LiteSentry’s revolutionary Osprey® inspection systems include the only high preforming systems that meet and exceed growing requirements of leading architects and glass suppliers, including mandated distortion and anisotropy measurements. The Osprey® is a sophisticated, on-line visual inspection system that measures optical distortion of all types, including roll wave, edge kink, picture framing, corner lift, belly banding, vertical kink, bi-stability, saddle bow, bird’s eye, pocket, hammer and any other distortion in heat-treated and laminated glass, solar PV and sheet plastic. The Osprey® 10 Distortion by LiteSentry™ exceeds all industry requirements, providing optimal process control.

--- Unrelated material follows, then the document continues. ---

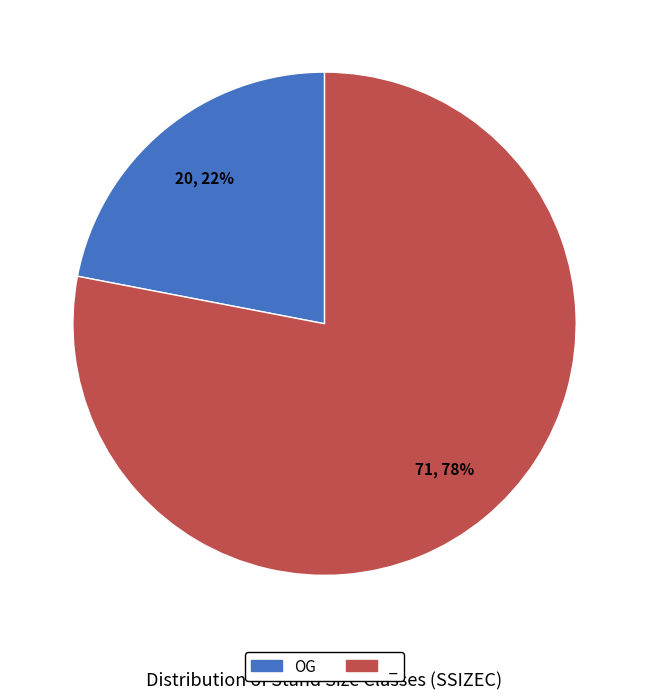

Count the number of slices in the pie.

2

GTS Inc. provides fabricated glass that, at minimum, will meet ASTM C1048 Standard Specification for heat treated flat glass. GTS Inc. warrants that its tempered glass will meet the safety criteria of CPSC 16 CFR #1201 categories 1 & 2 and ANSI Z97.1 1984, as in effect from time to time. GTS Inc. fabricates and heat soaks to BS EN 14179-1 and internal standards, and that should set the criteria for measurable acceptance. GTS Inc. can fabricate to internal Enhanced Quality Control (EQC) for Bow and Warp; Rollerwave Distortion standards if required. Any GTS Inc. heat treated/tempered glass may not be modified, drilled, sandblasted, ground, polished, or fabricated. Such modification can seriously weaken the glass, impair its safety characteristics, and shall void any warranty by GTS Inc. All GTS Inc. heat treated glass will have a logo per code. Purchaser must specify and assume responsibility to pass building compliance inspection for NO LOGO orders. All heat-treated and tempered products are subject to minimum seamed edge, unless otherwise specified by the purchaser for ground or polished edge finish. Anisotropy is inherent in all heat-treated flat glass and is not a reason for rejection.